(Exercise prompt): Transcribe only the lines of the listing below from the one holding "Document page, 1754x1241 pixels." through the one holding "table_header [150, 943, 875, 1029]", inclusive, without any change.

(Data for review):
──────────────────────────────

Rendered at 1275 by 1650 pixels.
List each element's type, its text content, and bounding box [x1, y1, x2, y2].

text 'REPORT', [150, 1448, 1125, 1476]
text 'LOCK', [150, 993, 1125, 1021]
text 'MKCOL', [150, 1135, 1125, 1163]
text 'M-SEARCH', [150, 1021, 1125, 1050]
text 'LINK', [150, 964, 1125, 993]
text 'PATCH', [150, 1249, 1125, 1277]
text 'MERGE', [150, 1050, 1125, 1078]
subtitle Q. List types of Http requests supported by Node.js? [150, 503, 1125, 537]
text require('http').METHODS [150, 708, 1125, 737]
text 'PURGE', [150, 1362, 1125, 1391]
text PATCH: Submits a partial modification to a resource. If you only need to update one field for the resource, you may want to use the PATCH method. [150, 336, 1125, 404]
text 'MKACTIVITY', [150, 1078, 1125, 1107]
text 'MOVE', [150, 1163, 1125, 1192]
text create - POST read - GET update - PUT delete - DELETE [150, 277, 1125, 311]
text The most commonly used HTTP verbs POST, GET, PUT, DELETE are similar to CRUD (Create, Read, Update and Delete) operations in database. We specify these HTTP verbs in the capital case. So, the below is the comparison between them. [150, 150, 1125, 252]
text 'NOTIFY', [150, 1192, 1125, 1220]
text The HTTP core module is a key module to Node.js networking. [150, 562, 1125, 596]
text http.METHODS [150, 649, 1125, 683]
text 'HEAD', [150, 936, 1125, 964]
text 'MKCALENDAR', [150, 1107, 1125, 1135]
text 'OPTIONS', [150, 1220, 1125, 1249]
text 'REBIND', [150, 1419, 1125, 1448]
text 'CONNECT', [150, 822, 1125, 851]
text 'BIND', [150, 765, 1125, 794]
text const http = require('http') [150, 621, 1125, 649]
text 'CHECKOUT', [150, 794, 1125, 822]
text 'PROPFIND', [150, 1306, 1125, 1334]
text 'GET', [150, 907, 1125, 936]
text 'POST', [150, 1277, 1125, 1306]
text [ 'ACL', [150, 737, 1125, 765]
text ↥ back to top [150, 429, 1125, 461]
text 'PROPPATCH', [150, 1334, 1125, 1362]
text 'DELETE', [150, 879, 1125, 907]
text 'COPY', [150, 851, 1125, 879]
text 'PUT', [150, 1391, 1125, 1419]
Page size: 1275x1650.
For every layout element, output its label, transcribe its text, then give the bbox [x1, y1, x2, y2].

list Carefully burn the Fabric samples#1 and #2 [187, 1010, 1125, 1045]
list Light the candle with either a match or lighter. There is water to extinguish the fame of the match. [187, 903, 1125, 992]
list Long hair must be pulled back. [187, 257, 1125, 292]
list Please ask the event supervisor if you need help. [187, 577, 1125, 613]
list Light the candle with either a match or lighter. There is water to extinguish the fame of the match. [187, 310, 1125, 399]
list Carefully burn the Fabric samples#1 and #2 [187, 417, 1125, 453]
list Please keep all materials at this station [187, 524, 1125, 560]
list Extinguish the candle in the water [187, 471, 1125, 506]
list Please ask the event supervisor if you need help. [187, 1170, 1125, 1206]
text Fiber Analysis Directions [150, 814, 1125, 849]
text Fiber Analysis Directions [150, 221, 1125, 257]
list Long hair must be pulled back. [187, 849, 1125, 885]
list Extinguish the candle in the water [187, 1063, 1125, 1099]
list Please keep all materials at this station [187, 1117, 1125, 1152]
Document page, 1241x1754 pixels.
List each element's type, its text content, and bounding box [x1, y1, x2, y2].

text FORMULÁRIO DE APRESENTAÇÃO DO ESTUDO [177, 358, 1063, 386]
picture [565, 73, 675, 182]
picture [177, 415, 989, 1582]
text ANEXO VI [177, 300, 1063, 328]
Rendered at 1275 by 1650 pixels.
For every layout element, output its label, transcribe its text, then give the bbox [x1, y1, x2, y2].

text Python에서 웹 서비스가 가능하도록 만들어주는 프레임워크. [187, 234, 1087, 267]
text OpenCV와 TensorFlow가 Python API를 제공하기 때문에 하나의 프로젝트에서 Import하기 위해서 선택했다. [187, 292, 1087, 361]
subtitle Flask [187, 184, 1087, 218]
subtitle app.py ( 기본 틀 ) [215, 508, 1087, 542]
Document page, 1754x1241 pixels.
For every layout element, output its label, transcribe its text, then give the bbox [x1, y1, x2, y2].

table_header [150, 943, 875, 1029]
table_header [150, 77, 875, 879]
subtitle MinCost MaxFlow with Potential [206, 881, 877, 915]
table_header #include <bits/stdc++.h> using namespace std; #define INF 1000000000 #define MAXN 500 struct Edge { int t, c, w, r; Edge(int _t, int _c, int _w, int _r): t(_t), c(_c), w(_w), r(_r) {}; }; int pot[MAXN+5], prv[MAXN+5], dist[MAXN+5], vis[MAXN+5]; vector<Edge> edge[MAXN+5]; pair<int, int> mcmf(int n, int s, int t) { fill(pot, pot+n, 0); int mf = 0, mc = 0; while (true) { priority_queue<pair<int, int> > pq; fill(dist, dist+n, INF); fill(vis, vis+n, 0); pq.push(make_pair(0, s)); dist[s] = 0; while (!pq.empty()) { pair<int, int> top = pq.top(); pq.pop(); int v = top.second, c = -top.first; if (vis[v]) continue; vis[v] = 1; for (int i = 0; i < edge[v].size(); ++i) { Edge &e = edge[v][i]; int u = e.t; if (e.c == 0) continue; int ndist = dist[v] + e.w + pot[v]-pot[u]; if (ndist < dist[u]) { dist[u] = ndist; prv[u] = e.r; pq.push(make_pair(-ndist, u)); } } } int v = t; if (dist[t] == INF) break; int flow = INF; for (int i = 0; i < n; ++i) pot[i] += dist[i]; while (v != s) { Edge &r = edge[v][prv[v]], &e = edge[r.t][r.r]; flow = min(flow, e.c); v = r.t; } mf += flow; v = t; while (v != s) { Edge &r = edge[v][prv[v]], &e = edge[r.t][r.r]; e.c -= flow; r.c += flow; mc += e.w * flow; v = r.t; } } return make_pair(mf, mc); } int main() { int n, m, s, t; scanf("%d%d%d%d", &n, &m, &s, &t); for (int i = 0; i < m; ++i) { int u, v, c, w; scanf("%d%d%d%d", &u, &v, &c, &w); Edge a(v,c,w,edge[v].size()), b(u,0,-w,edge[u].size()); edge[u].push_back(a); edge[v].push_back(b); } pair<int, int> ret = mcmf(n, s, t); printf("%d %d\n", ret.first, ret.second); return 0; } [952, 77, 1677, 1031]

──────────────────────────────

(Solution below):
Document page, 1754x1241 pixels.
For every layout element, output its label, transcribe its text, then give the bbox [x1, y1, x2, y2].

table_header [150, 943, 875, 1029]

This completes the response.